Giornata della Memoria, il 27 gennaio 1945 l’Armata Rossa guidata dal maresciallo Ivan Konev fa irruzione nel campo di concentramento di Auschwitz, liberando gli ebrei e gli altri detenuti che vi erano rinchiusi, svelando così gli orrori che avvenivano al suo interno. I prigionieri liberati ancora in vita erano circa 7000.
Il 1 novembre del 2005 l’Assemblea Generale delle Nazioni Unite istituisce una giornata per commemorare questa ricorrenza, chiamandola “Giornata Internazionale di commemorazione in memoria delle vittime della Shoah”.
Una piccola questione terminologica: due termini, che dopo lo sterminio europeo degli Ebrei sono diventati interscambiabili, Olocausto e Shoah, in realtà in origine non erano sinonimi. L’Olocausto (termine che deriva dal greco) è una forma sacrificale praticata da ebrei e greci antichi, mentre la parola Shoah deriva dall’ebraico e significa “catastrofe”, “calamità” ma negli ultimi anni ha iniziato ad essere preferita ad Olocausto per indicare lo sterminio degli ebrei, perché non ha in sé insito il significato di un sacrificio religioso inevitabile.
Giornata della Memoria, l’origine dei campi di concentramento
I campi di concentramento iniziano ad essere creati in Germania nel 1933. Vi venivano rinchiuse persone ritenute “non assimilabili” alla purezza della razza ariana. In poco più di un decennio, dal 1933 al 1945, un terzo del popolo ebraico viene sterminato, insieme ad altre minoranza come disabili, Rom, omosessuali. In questo lasso temporale, 15 – 17 milioni di persone hanno perduto la vita a causa della persecuzione razziale e politica messa in atto dal regime totalitario tedesco.

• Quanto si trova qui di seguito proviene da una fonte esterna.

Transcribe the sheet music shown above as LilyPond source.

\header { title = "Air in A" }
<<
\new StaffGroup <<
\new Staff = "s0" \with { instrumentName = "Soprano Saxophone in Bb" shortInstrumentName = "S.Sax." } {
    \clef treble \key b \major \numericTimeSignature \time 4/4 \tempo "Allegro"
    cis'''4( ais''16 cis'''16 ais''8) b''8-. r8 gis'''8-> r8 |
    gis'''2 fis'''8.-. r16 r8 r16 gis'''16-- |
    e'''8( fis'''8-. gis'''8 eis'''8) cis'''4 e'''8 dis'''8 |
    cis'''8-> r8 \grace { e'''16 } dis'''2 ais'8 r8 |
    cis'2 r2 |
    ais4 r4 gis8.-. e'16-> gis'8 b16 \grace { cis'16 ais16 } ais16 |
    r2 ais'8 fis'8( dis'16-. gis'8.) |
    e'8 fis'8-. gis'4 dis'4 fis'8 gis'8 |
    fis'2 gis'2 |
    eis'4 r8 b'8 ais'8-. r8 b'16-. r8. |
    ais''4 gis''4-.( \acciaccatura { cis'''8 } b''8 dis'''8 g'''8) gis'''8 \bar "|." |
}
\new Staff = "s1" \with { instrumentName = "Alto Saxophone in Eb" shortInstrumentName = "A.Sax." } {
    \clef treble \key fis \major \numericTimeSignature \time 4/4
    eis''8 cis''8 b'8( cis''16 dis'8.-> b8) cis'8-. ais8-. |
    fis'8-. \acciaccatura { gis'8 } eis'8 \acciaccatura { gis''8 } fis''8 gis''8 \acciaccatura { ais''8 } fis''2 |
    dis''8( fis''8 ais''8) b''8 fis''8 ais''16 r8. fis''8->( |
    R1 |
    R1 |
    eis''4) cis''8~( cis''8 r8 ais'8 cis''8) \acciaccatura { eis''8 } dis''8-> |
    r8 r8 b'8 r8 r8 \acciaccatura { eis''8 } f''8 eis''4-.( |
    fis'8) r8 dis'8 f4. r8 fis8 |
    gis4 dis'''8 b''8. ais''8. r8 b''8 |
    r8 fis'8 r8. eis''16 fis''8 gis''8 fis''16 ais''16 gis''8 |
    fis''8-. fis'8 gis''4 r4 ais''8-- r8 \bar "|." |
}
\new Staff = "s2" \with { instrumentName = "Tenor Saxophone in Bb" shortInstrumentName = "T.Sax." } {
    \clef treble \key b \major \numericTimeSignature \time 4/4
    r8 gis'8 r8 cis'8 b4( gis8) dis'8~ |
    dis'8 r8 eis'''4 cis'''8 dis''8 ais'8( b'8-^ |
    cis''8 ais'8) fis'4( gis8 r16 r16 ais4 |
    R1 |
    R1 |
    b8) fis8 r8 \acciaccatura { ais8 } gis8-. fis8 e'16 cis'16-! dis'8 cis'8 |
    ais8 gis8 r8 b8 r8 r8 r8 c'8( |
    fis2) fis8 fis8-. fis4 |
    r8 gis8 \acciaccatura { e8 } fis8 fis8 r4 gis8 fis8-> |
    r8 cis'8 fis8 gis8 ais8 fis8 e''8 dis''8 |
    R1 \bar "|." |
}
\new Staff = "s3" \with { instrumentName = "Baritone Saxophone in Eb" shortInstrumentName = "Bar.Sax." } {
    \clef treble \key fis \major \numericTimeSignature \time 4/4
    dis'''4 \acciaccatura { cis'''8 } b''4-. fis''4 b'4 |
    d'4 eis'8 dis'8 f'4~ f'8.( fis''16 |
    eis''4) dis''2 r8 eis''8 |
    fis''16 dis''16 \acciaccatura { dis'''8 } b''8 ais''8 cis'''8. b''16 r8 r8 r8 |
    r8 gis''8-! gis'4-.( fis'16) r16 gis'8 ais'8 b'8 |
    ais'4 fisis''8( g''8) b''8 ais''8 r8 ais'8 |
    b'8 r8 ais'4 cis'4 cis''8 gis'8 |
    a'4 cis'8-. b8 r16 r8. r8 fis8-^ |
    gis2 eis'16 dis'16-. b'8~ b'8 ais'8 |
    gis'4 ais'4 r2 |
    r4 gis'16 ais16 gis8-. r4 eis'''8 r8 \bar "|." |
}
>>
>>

Auschwitz, nel corso degli anni, è diventato un vero e proprio simbolo della Shoah. Il campo viene creato nel 1940 nei dintorni di una cittadina polacca chiamata Oswiecim; inizialmente viene creato a seguito della saturazione delle carceri, a causa del gran numero di arresti di polacchi da parte della polizia tedesca, ma dal 1942 diviene il principale centro di sterminio di massa degli ebrei, luogo della “soluzione finale”, e il nome della cittadina stessa viene modificato in Auschwitz.
Il motto Arbeit macht frei, ovvero Il lavoro rende liberi, è ciò che accoglieva i condannati all’ingresso del campo dove, dal 1940 al 1945, morirono 1,1 milioni di persone (di cui il 90% ebrei deportati da tutta Europa). La zona di edificazione fu scelta per una serie di ragioni logistiche, avendo una rete ferroviaria già sviluppata che ben permetteva i collegamenti con gli altri paesi. Il campo si estendeva su un’area di circa 200 ettari; nel 1941 fu allargato con la costituzione dell’annesso campo di Birkenau.
Auschwitz, la storia
Dall’Italia, il primo trasporto di Ebrei per Auschwitz avvenne il 23 ottobre del 1943; in totale, nel lager simbolo della Shoah persero la vita circa 8 mila italiani.
I deportati, una volta giunti a destinazione, venivano visitati dal personale medico delle SS che compiva la prima selezione: di solito, chi non era giudicato adatto al lavoro, quindi bambini, donne, anziani, madri, era automaticamente condannato a morte. I pochi prigionieri dichiarati abili al lavoro venivano spogliati, rasati e rivestiti tutti allo stesso modo. Sull’avambraccio sinistro veniva loro tatuato un numero ed era associato un contrassegno indicante la categoria (Ebrei, Rom, Sinti, Testimoni di Geova, omosessuali, criminali, prigionieri politici,…).
I campi erano organizzati in aree: c’era l’ospedale, la cucina, l’ufficio della Gestapo, la prigione, la zona riservata agli esperimenti e il reparto dei forni crematori. Vicino c’erano le baracche, i lavatoi e le latrine, divise tra reparto maschile e reparto femminile.
A dirigere i lavori ad Auschwitz erano Rudolph Hoss ed altri membri delle SS, dipendenti direttamente da Hitler, Himmler ed Eichmann; al loro fianco operava un gruppo di medici, tra cui il famigerato dottor Mengele, conosciuto come “Angelo della morte”, che vi arrivò tra 1942 e 1943. Analizzò centinaia di coppie di gemelli, utilizzandoli come cavie umane per studi eugenetici: ad essere impiegati erano soprattutto gemelli monozigoti perché possiedono geni identici, ed ogni eventuale variazione nella risposta all’esperimento tra i due individui era quindi il frutto di fattori ambientali per Mengele interessanti da studiare.